> **WHAT YOU HAVE TO DO**
Pictures are to be left out, and only the lines below starting at the one with "nose: (358, 148)" and ending at the one with "neck: (407, 236)" are to be reproduced, each exactly, both ends included.

> **SOURCE MATERIAL**
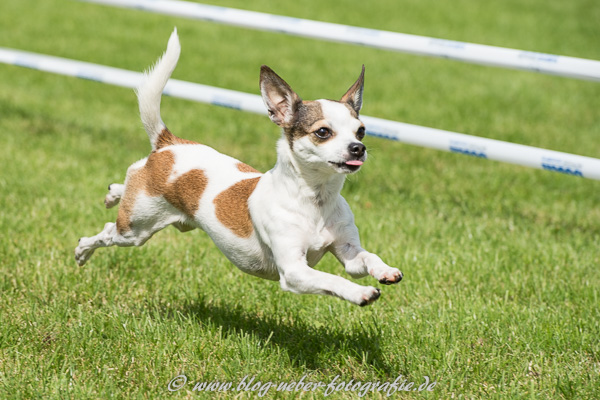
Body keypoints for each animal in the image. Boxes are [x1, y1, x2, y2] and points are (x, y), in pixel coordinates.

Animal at [76, 29, 404, 306]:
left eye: (361, 131)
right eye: (323, 132)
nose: (358, 148)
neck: (315, 201)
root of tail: (169, 143)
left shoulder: (348, 254)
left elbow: (366, 259)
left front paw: (386, 271)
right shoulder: (295, 272)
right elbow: (333, 280)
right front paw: (360, 293)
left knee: (123, 186)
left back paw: (112, 193)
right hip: (135, 230)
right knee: (107, 231)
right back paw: (82, 249)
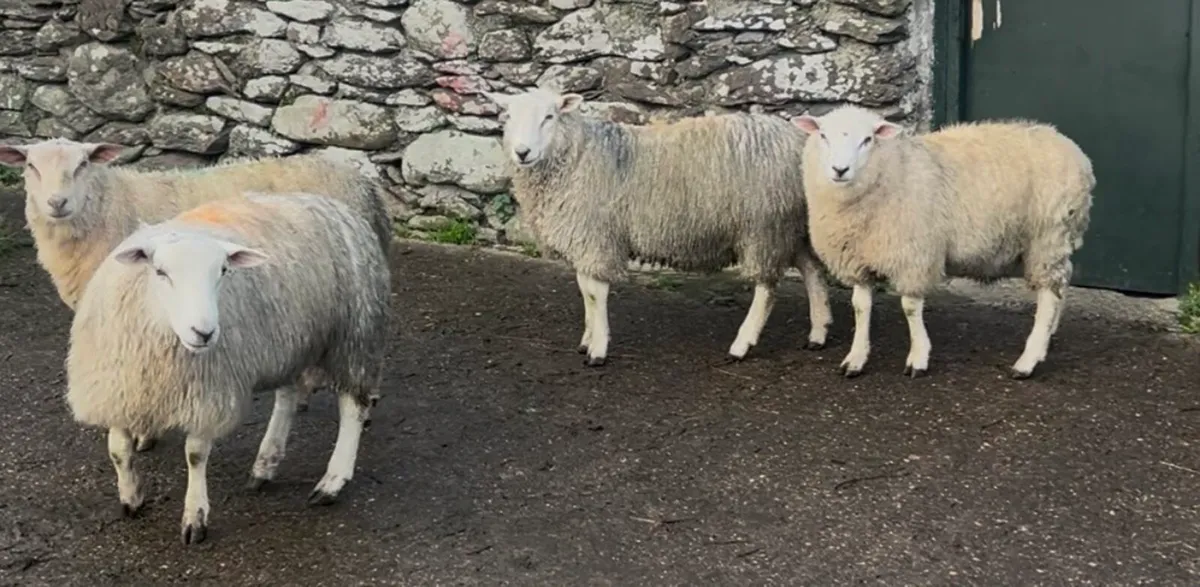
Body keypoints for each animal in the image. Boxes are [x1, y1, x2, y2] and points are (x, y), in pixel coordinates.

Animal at [0, 139, 394, 448]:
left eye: (82, 164)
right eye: (31, 166)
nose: (57, 202)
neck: (111, 205)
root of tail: (360, 180)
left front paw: (143, 435)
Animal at [65, 191, 391, 545]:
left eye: (223, 271)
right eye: (161, 272)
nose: (204, 332)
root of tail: (335, 205)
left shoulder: (208, 391)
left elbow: (195, 455)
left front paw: (195, 517)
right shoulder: (119, 385)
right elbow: (118, 450)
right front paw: (131, 498)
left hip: (354, 332)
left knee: (353, 407)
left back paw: (332, 481)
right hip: (291, 339)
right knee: (288, 397)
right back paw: (265, 465)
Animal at [482, 87, 833, 366]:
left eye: (549, 117)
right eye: (508, 116)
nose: (522, 152)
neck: (576, 156)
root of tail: (799, 139)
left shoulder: (596, 235)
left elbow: (595, 293)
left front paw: (598, 348)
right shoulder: (585, 238)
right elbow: (585, 291)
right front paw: (586, 338)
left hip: (764, 226)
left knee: (767, 288)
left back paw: (741, 345)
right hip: (792, 225)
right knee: (812, 270)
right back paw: (818, 333)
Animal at [792, 105, 1094, 379]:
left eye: (867, 140)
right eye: (823, 135)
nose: (839, 169)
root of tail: (1071, 149)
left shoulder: (914, 255)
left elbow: (910, 307)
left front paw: (918, 358)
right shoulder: (859, 259)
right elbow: (860, 307)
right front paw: (855, 359)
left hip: (1047, 236)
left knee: (1049, 295)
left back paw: (1028, 360)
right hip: (1056, 240)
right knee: (1063, 280)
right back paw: (1049, 336)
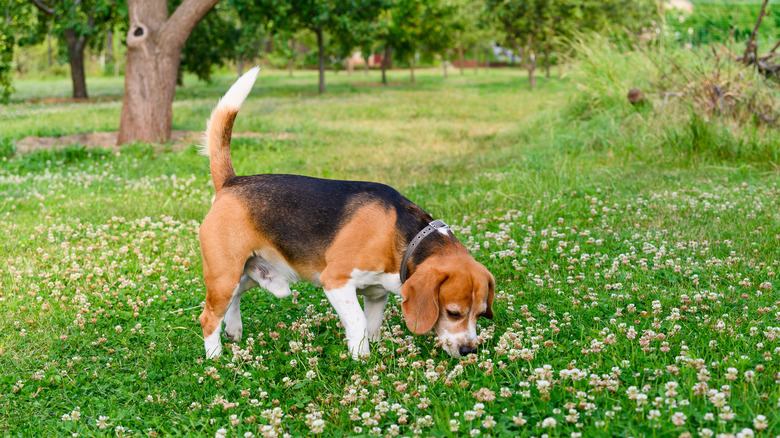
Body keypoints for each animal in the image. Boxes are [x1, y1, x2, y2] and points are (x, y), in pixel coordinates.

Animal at [198, 68, 496, 362]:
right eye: (453, 313)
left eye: (481, 313)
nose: (469, 351)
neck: (407, 236)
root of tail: (230, 182)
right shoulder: (336, 282)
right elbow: (358, 322)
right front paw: (360, 359)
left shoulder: (376, 294)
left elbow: (372, 325)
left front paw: (372, 355)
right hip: (224, 274)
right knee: (208, 317)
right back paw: (215, 357)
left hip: (247, 273)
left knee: (233, 300)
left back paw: (234, 330)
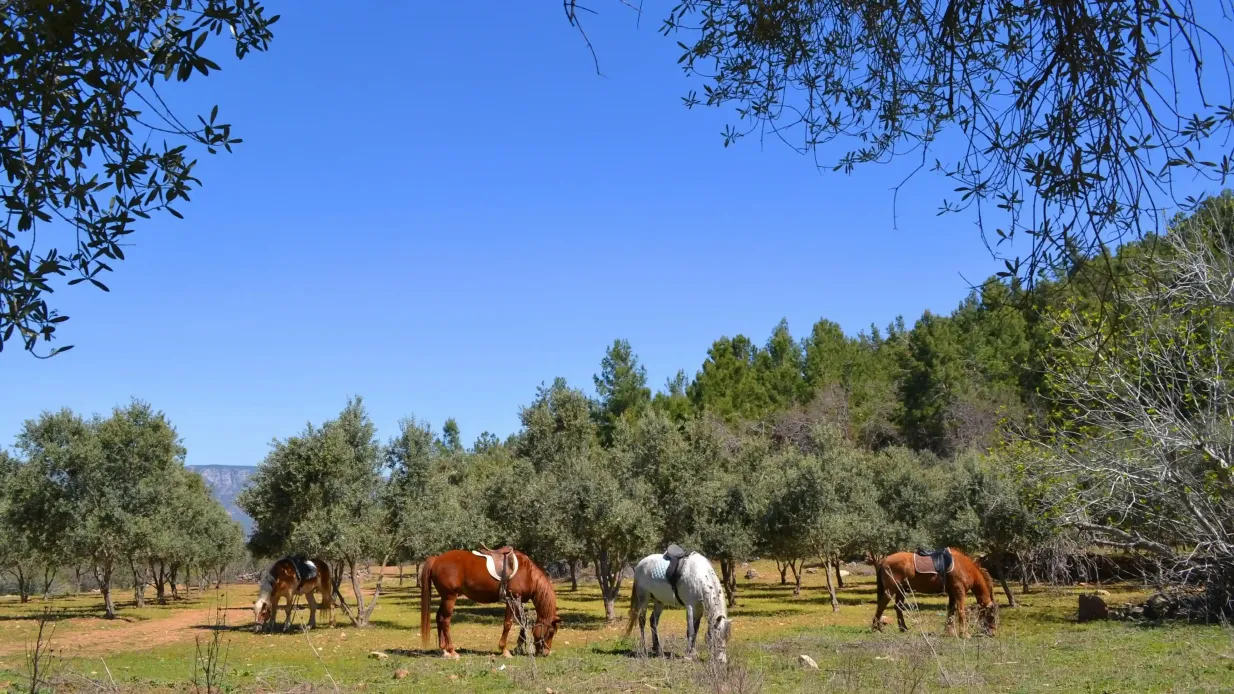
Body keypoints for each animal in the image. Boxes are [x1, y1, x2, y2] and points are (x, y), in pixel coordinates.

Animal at [419, 547, 561, 659]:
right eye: (551, 632)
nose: (545, 653)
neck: (527, 573)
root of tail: (436, 559)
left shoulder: (519, 601)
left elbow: (523, 622)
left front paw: (518, 648)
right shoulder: (511, 600)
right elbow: (508, 624)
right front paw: (504, 650)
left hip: (444, 598)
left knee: (439, 618)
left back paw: (444, 650)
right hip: (449, 598)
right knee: (445, 621)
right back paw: (452, 651)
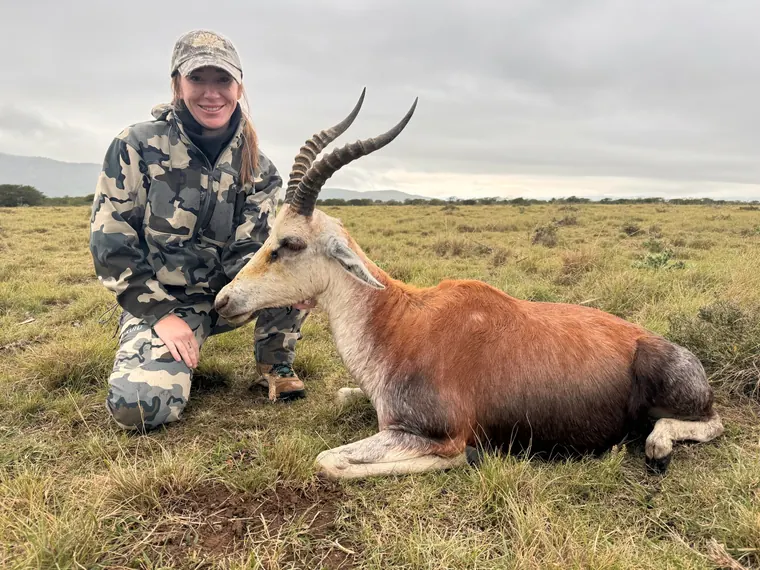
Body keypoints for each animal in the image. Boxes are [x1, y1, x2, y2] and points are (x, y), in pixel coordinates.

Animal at [214, 90, 724, 480]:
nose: (223, 300)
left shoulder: (435, 433)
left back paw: (657, 448)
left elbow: (332, 461)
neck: (400, 322)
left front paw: (470, 457)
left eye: (291, 243)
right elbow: (341, 402)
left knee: (711, 422)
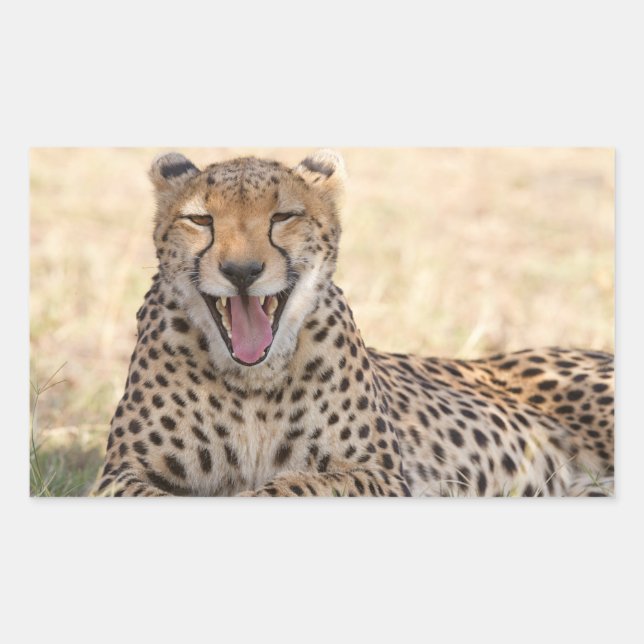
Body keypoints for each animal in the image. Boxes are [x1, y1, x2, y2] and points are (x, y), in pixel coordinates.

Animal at [92, 149, 614, 497]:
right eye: (201, 220)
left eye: (283, 216)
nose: (242, 272)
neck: (253, 382)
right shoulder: (120, 475)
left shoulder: (379, 475)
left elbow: (291, 487)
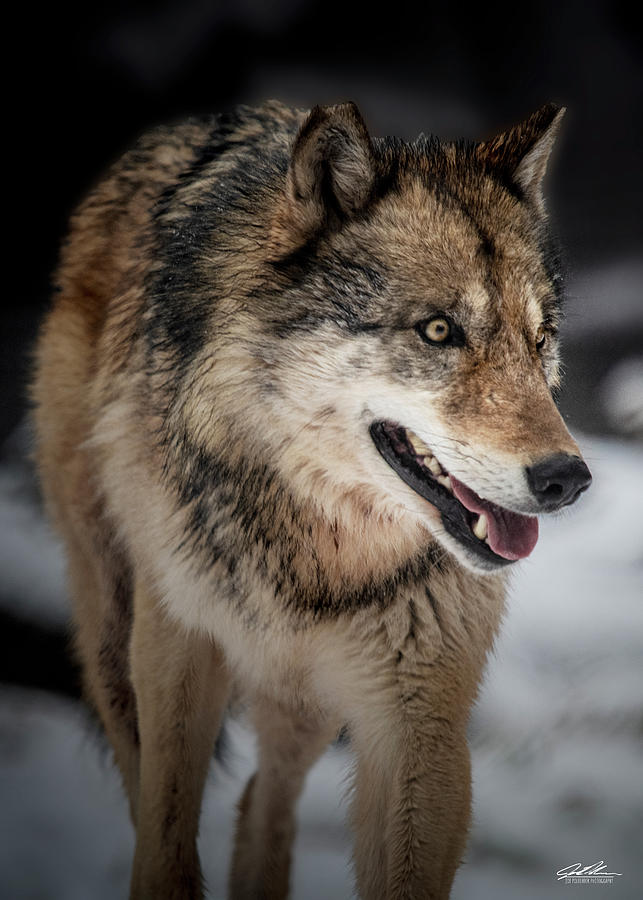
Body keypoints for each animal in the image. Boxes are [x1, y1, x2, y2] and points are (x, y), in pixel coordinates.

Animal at [30, 100, 592, 900]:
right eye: (438, 330)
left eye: (539, 339)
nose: (566, 479)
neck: (316, 541)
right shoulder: (178, 649)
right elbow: (164, 845)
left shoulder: (416, 717)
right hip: (114, 634)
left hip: (307, 703)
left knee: (261, 801)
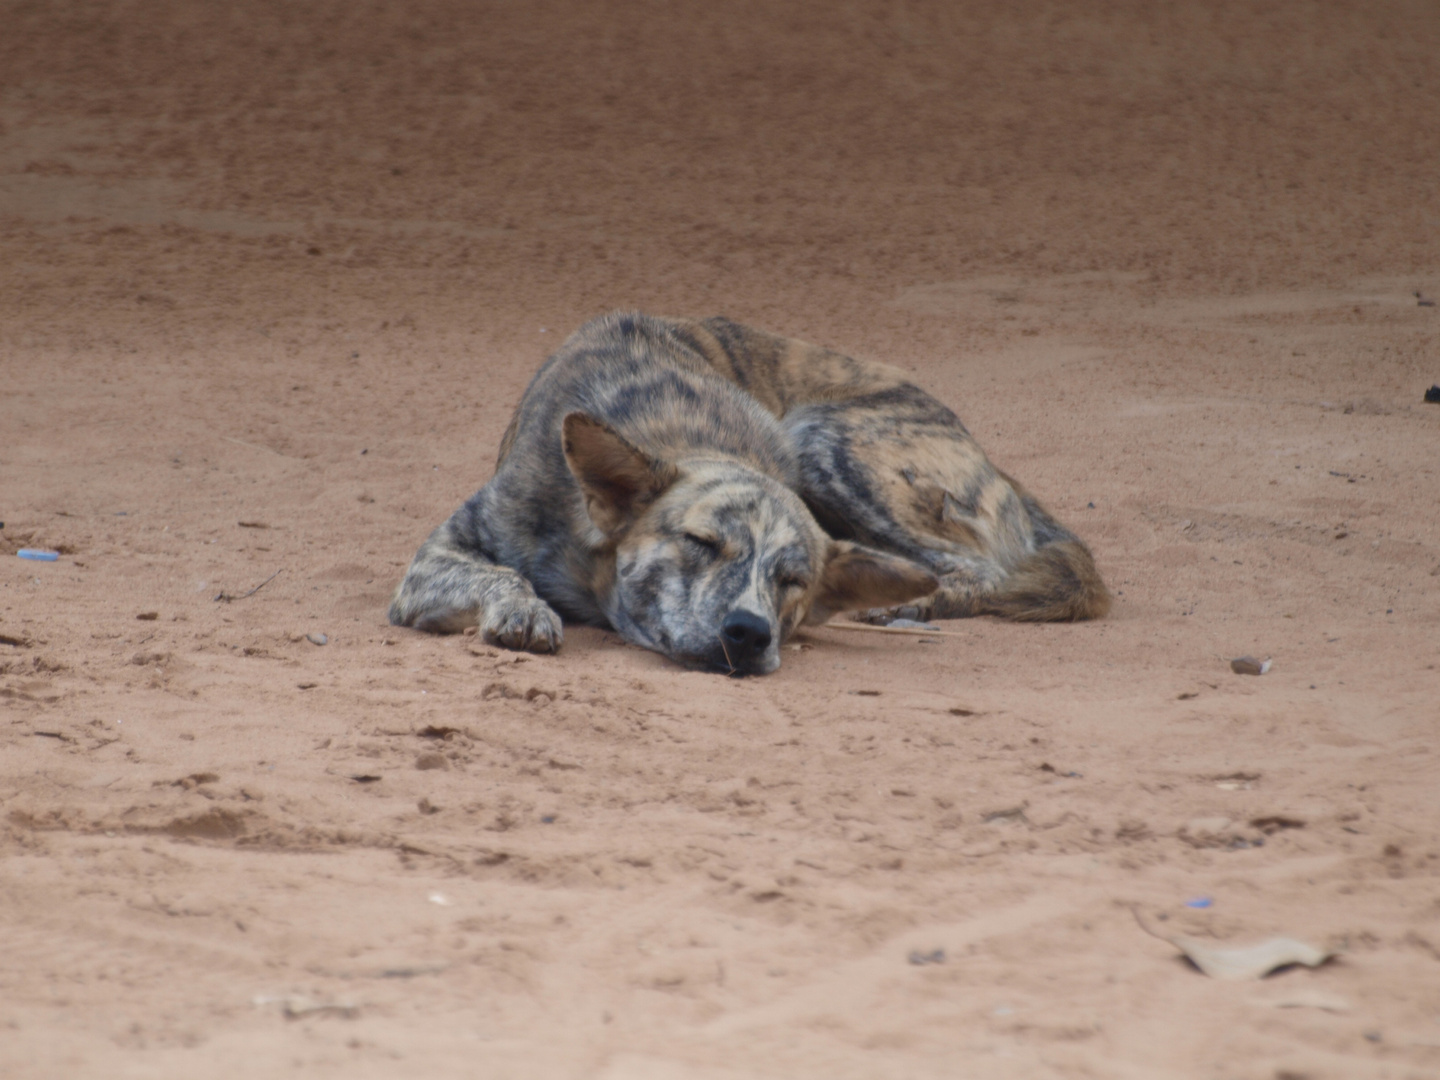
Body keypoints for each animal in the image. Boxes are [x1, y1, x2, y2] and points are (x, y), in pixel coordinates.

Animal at [388, 308, 1105, 673]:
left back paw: (910, 603)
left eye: (794, 580)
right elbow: (500, 574)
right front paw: (525, 609)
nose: (749, 633)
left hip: (822, 438)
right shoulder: (437, 558)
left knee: (977, 569)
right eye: (701, 544)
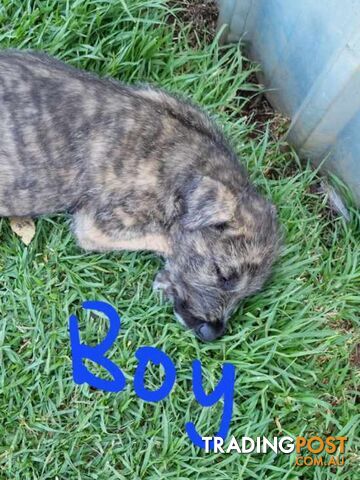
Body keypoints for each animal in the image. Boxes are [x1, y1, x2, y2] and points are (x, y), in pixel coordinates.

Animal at [0, 49, 282, 342]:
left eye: (249, 291)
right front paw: (168, 277)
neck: (192, 169)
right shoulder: (99, 225)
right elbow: (162, 238)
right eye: (221, 274)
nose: (212, 333)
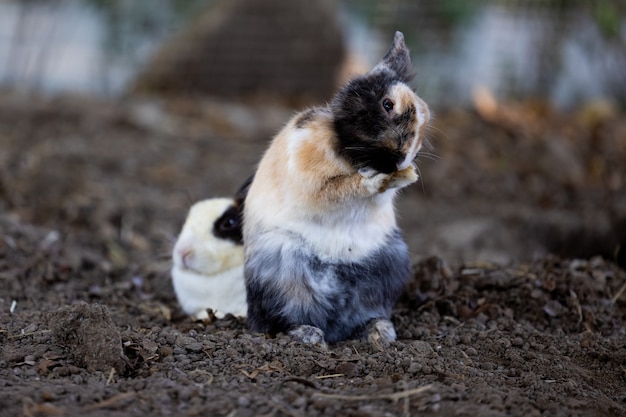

> **ANSWER TO THE EXERCISE**
nose: (358, 148)
neck: (315, 201)
root of tail: (169, 143)
left shoulder: (348, 254)
left elbow: (366, 259)
left front paw: (386, 271)
right shoulder: (295, 272)
right elbow: (333, 280)
right front paw: (360, 293)
left knee: (123, 186)
left back paw: (112, 193)
right hip: (135, 230)
right knee: (107, 231)
right back paw: (82, 249)
Body keypoints for each animal in the image. Boxes are [x1, y1, x2, y2] and points are (x, y), in pixel coordinates.

Animal at [0, 139, 394, 448]:
left eye: (82, 164)
right eye: (31, 166)
nose: (57, 202)
neck: (111, 205)
root of tail: (360, 180)
left front paw: (143, 435)
Animal at [65, 191, 391, 545]:
left eye: (223, 271)
right eye: (161, 272)
nose: (204, 332)
root of tail: (335, 205)
left shoulder: (208, 391)
left elbow: (195, 455)
left front paw: (195, 517)
right shoulder: (119, 385)
right elbow: (118, 450)
right front paw: (131, 498)
left hip: (354, 332)
left knee: (353, 407)
left back paw: (332, 481)
right hip: (291, 339)
right knee: (288, 397)
right back paw: (265, 465)
Animal at [482, 87, 833, 366]:
left eye: (549, 117)
right eye: (508, 116)
nose: (522, 152)
neck: (576, 156)
root of tail: (799, 139)
left shoulder: (596, 235)
left elbow: (595, 293)
left front paw: (598, 348)
right shoulder: (585, 238)
right elbow: (585, 291)
right front paw: (586, 338)
left hip: (764, 226)
left knee: (767, 288)
left back paw: (741, 345)
right hip: (792, 225)
right knee: (812, 270)
right back paw: (818, 333)
Animal at [792, 105, 1094, 379]:
left eye: (867, 140)
right eye: (823, 135)
nose: (839, 169)
root of tail: (1071, 149)
left shoulder: (914, 255)
left elbow: (910, 307)
left front paw: (918, 358)
right shoulder: (859, 259)
right elbow: (860, 307)
right front paw: (855, 359)
left hip: (1047, 236)
left knee: (1049, 295)
left back paw: (1028, 360)
right hip: (1056, 240)
right knee: (1063, 280)
right back paw: (1049, 336)
Body keypoints for each animal in the image. Boxes are [x1, y1, x2, y2] and points are (x, y), in pixel coordinates.

Animal at [198, 68, 496, 362]:
right eye: (453, 313)
left eye: (481, 313)
nose: (469, 351)
neck: (407, 236)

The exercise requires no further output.